*** Data for the task

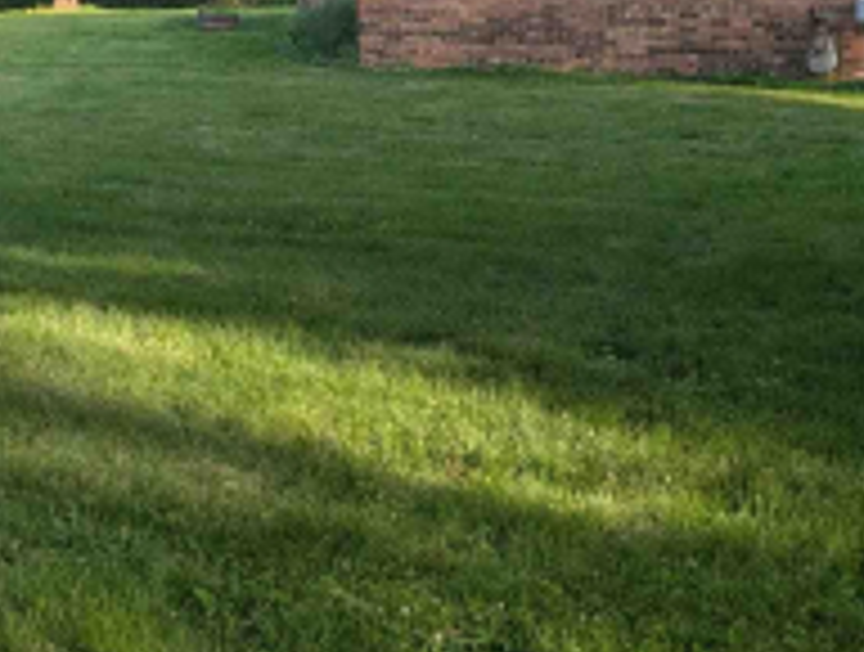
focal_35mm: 83
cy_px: 81
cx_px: 284
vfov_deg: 17.6
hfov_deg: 23.4
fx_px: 2077
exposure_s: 1/381
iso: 22
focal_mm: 6.9
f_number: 1.68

******

Leave out the pictures and print each record exactly as it stands.

### Result
focal_35mm: 83
cy_px: 81
cx_px: 284
vfov_deg: 17.6
hfov_deg: 23.4
fx_px: 2077
exposure_s: 1/381
iso: 22
focal_mm: 6.9
f_number: 1.68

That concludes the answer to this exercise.